Wednesday, November 3, 2010

Translating the Treatment Plans

The condition reports on our family collection items were a bit scary.  The artwork, period photos, and letters from the June and Art collection were—to varying degrees—soiled, discolored, stained, warped, rippled, and torn.

But these are problems with solutions, and the solutions are provided in the treatment plan sections.  As with the condition report, the language of the treatment plan is highly technical.  I’ll hazard a few interpretations here, pulled from the many steps involved in each treatment:

From the treatment plan for a love letter:
-- Test the support and media for stability and sensitivity prior to treatment.
The support is the paper.  The media is the ink.  So this is a test to make absolutely sure that the ink isn’t going to dissolve and spread when exposed to any water or chemicals involved in the proposed treatment.  The conservators will cautiously test first before starting the treatment.  I appreciate the caution!

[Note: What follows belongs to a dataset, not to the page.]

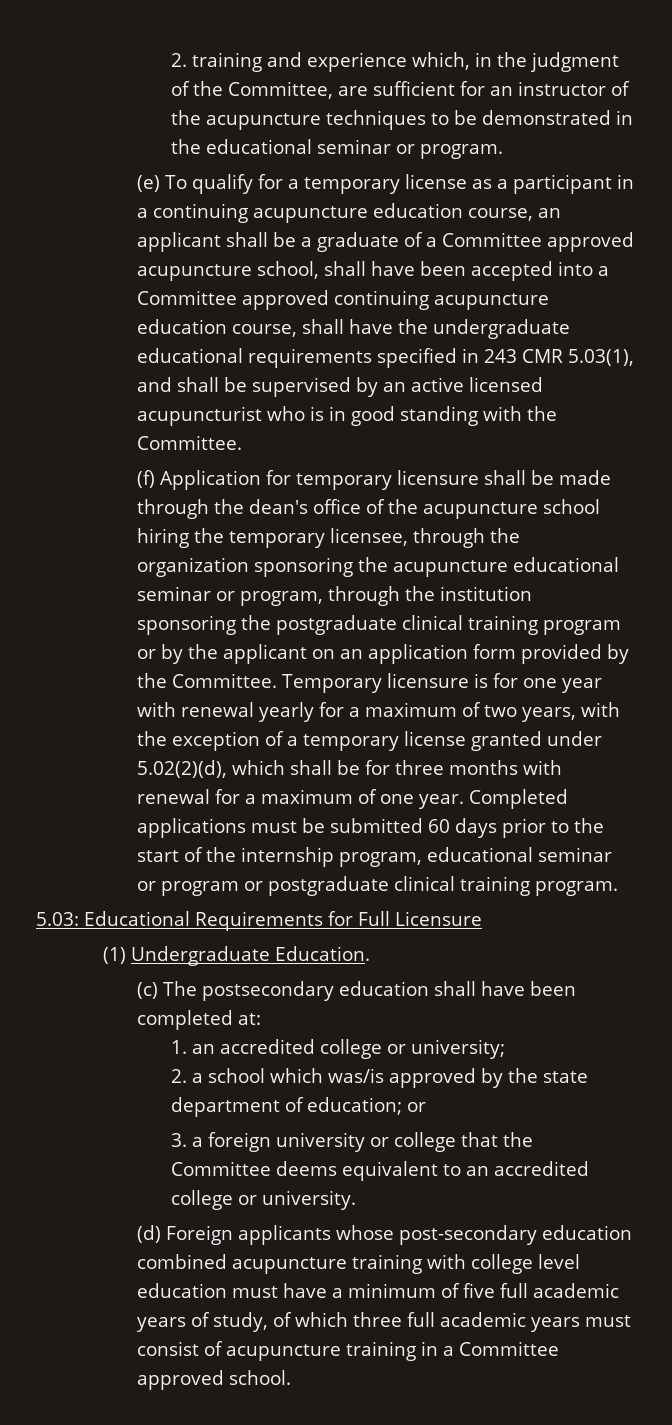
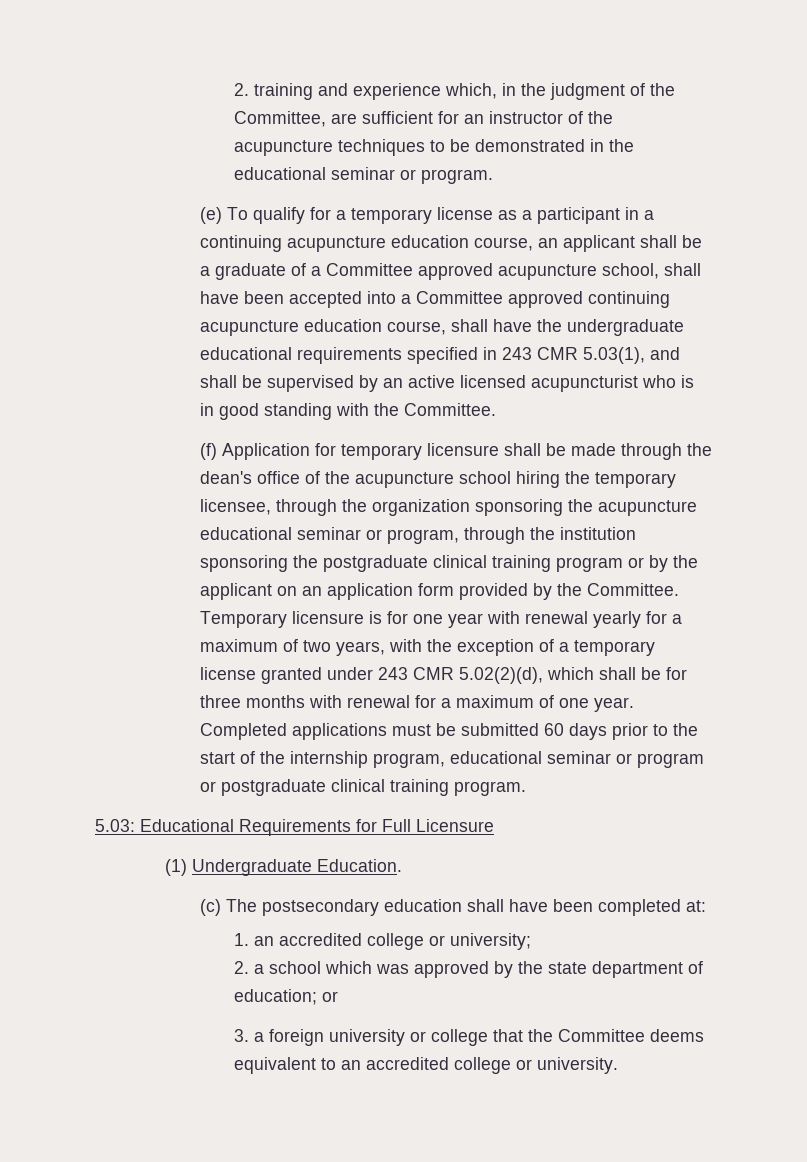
(603, 738) none -> [377,667,454,680] 243 CMR
[327,1068,384,1083] was/is -> [376,964,410,974] was
[137,1225,633,1245] [137,1254,581,1274] [137,1283,620,1298] [137,1312,632,1332] [137,1341,560,1361] [137,1370,292,1390] // (d) Foreign applicants whose post-secondary education combined acupuncture training with college level education must have a minimum of five full academic years of study, of which three full academic years must consist of acupuncture training in a Committee approved school. -> (619, 1065) none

Art Price with monkey on his shoulder.
 From the treatment plan for a photograph:
-- Consolidate lifting edges and areas of cracking emulsion with a gelatin solution.
-- Mend the tears and re-attach fragments with wheat starch paste and mulberry paper.
This poor beat-up photograph is obviously in need of some loving care.  The picture is cracking up and there are tears breaking the image into fragmentary pieces.  While gelatin, wheat starch, and mulberry may sound like the ingredients of a snack food, these are important tools found in the arsenals of all paper conservators.  Mulberry paper is a particular favorite among conservators—it's strong and lightweight.   Wheat starch paste does the job of scotch tape, attaching one thing to another but without the inevitable long-term damage of the tape.

Fabric textures by
June Anderson.
From the treatment plan for a drawing of fabric textures by June:
-- Realign tears and mend from the verso with wheat starch paste and narrow, torn strips of Japanese paper.
The verso is the back of the paper, so the conservator is flipping the piece over and lining up the pieces like puzzle.  The Japanese paper has extra long fibers that hold everything together for a strong repair, plus it doesn’t discolor.  Only the best for our family artwork!

© 2010 Lee Price

1 comment:

  1. Thank you for describing so accurately the treatment conservators will perform on your mother's love letter and father's photograph. It makes me feel happy.

    Wonderful Blog, congratulations!